Alzò gli occhi, con voce dolce:
«In te ho visto qualcuno di fragile ma resiliente. Non ti ho detto la verità per paura che pensassi che ti compatissi o che usassi i miei soldi per attirarti.»
«Ma… perché sposarmi?» sussurrai.
Rise, sinceramente:
«Perché non mi hai mai chiesto quanti soldi avessi. Volevo solo un tetto, un pasto e qualcuno che non mi urlasse contro.»
Le lacrime mi salirono agli occhi. Dopo anni senza fiducia né nel matrimonio né negli uomini, quest’uomo — senza promesse altisonanti — mi offriva in silenzio la cosa più preziosa che possedeva.
Da quel momento, non ci furono più segreti. Mi portò su un terreno vicino a una mangrovia, sulla costa: progettava di costruirci con le sue mani una casa di legno.
«Pensavo di vivere da solo fino a diventare vecchio. Ma ora che ci sei tu… costruiamo due stanze.»
Annuii — e, per la prima volta, mi sentii scelta, non solo sopportata.
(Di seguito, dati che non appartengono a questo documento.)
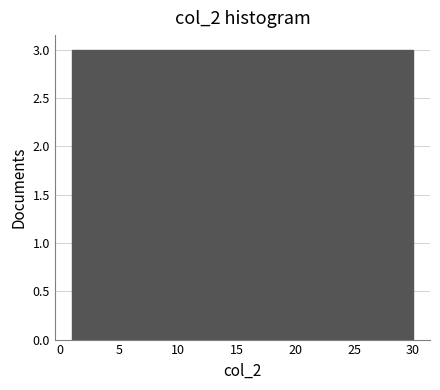

Reading left to right, list every bar in this chart as the range it spans on the x-axis followed by its height. Neither the bar edges nor the heights are printed on the chart, so give them approximately, as read against the axes.

1.0 to 3.9: 3
3.9 to 6.8: 3
6.8 to 9.7: 3
9.7 to 12.6: 3
12.6 to 15.5: 3
15.5 to 18.4: 3
18.4 to 21.3: 3
21.3 to 24.2: 3
24.2 to 27.1: 3
27.1 to 30.0: 3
Sognammo un futuro insieme: io coltivavo verdure biologiche, allevavo galline all’aperto; Tomas progettava un sistema di irrigazione a goccia, costruiva piccole capanne e preparava caffè artigianale da vendere alla sari-sari store in fondo alla strada. La terra divenne un giardino sereno — con gli uccelli che cantavano al mattino e l’odore del caffè al pomeriggio.
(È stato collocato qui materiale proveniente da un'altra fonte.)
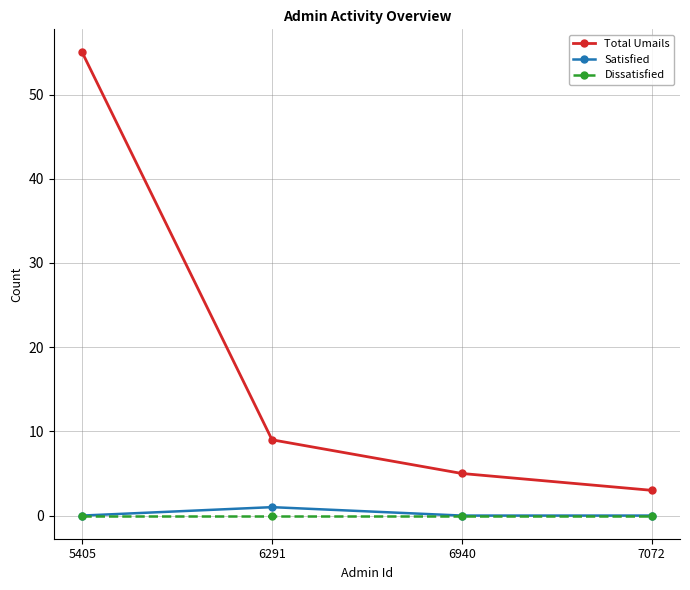

Count the number of data series in this chart.

3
Tre mesi dopo, accadde l’impensabile: ero incinta.
Dopo due aborti spontanei, pensavo di non poter mai avere figli. Ma questa volta, con un uomo che non mi aveva mai fatto pressione per averne, ricevetti un dono che credevo perduto.
Tomas mi abbracciò, tremando:
«Non ho bisogno di figli. Tu mi basti già. Ma se Dio ci benedice con un bambino, sarà il regalo più bello.»
Lo strinsi forte, con le lacrime che mi rigavano il viso. Per la prima volta, capii: il matrimonio non è una gabbia, è una casa — un luogo in cui si entra e da cui si esce ogni giorno per amore.
Oggi, ogni mattina, sento scricchiolare il legno, il canto del gallo, il fischiettio di mio marito che spazza il cortile. La vita resta difficile, ma non mi sono mai sentita così ricca — ricca d’amore, di rispetto e di fiducia.
Se non fossi stata cacciata di casa, forse non avrei mai incontrato Tomas Reyes. Lui ha scelto di restare nel cuore delle Filippine brulicanti, solo per amarmi con ciò che ha di più nobile.